Passing values through URL or POST variable instead?

Question

I'm implementing a message system (private messaging, if you will) and I'd like to be able to display the list of messages a user has by a text link so I don't need a button to open it. The message_id (unique value in the databse) would be passed through the URL. (something like www.example.com/message/view/16).Assuming I check to make sure the session of the userid matches the userid that the message is sent to, is this OK? To make it safer I could just append a random number and set that as as session, and then just check for that upon viewing.

Should I forget this idea and just stick with a submit button to view the message?

Answer 1

A POST request would not provide any more safety than a GET request: any half-decent web debugging tool can forge POST requests. You should simply never trust user-input data. Always double-check authorizations for safety!

That said, GET request semantics match what you're trying to do here.

The HTTP standard says that a GET request should be repeatable without any non-trivial consequence. For instance, it's adequate to view data with a GET request (and possibly do small things like incrementing a counter, since these are pretty trivial consequences). In fact, GETand HEAD are the two request methods that are considered "safe".

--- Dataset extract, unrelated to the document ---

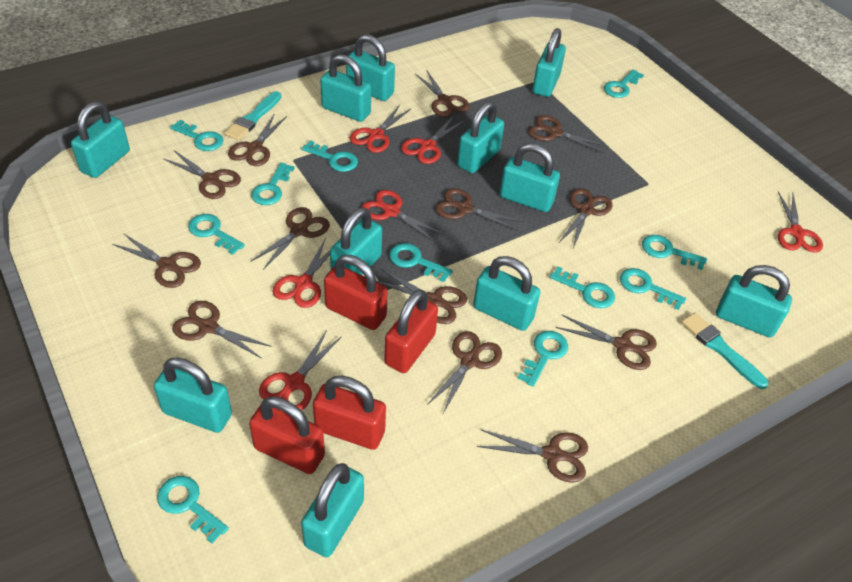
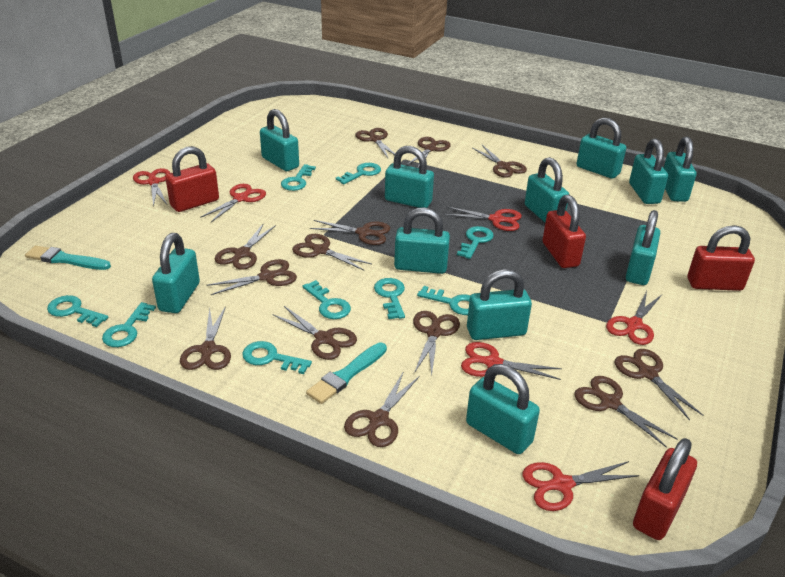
turquoise key: [157,476,229,543] [170,120,223,151] [188,214,245,255] [251,163,294,205] [302,140,358,172] [389,243,453,282] [518,331,568,387] [550,266,615,308] [604,69,644,98] [620,268,686,310] [642,235,707,270] = 11 -> [47,295,109,327] [102,302,156,347] [242,341,312,374] [281,164,316,191] [303,280,351,319] [336,163,381,184] [374,278,405,319] [417,286,471,315] [457,226,494,259] = 9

On the other hand, POST requests are expected to have non-trivial consequences, like sending a message or placing an order. Stuff that you don't want to perform twice accidentally. Most browsers these days also respect this by warning users when reloading a page would cause a POST request to be performed again.

Answer 2

Using GET values for viewing messages is much better idea, because assuming a user stays logged in, it would allow them to bookmark messages, etc.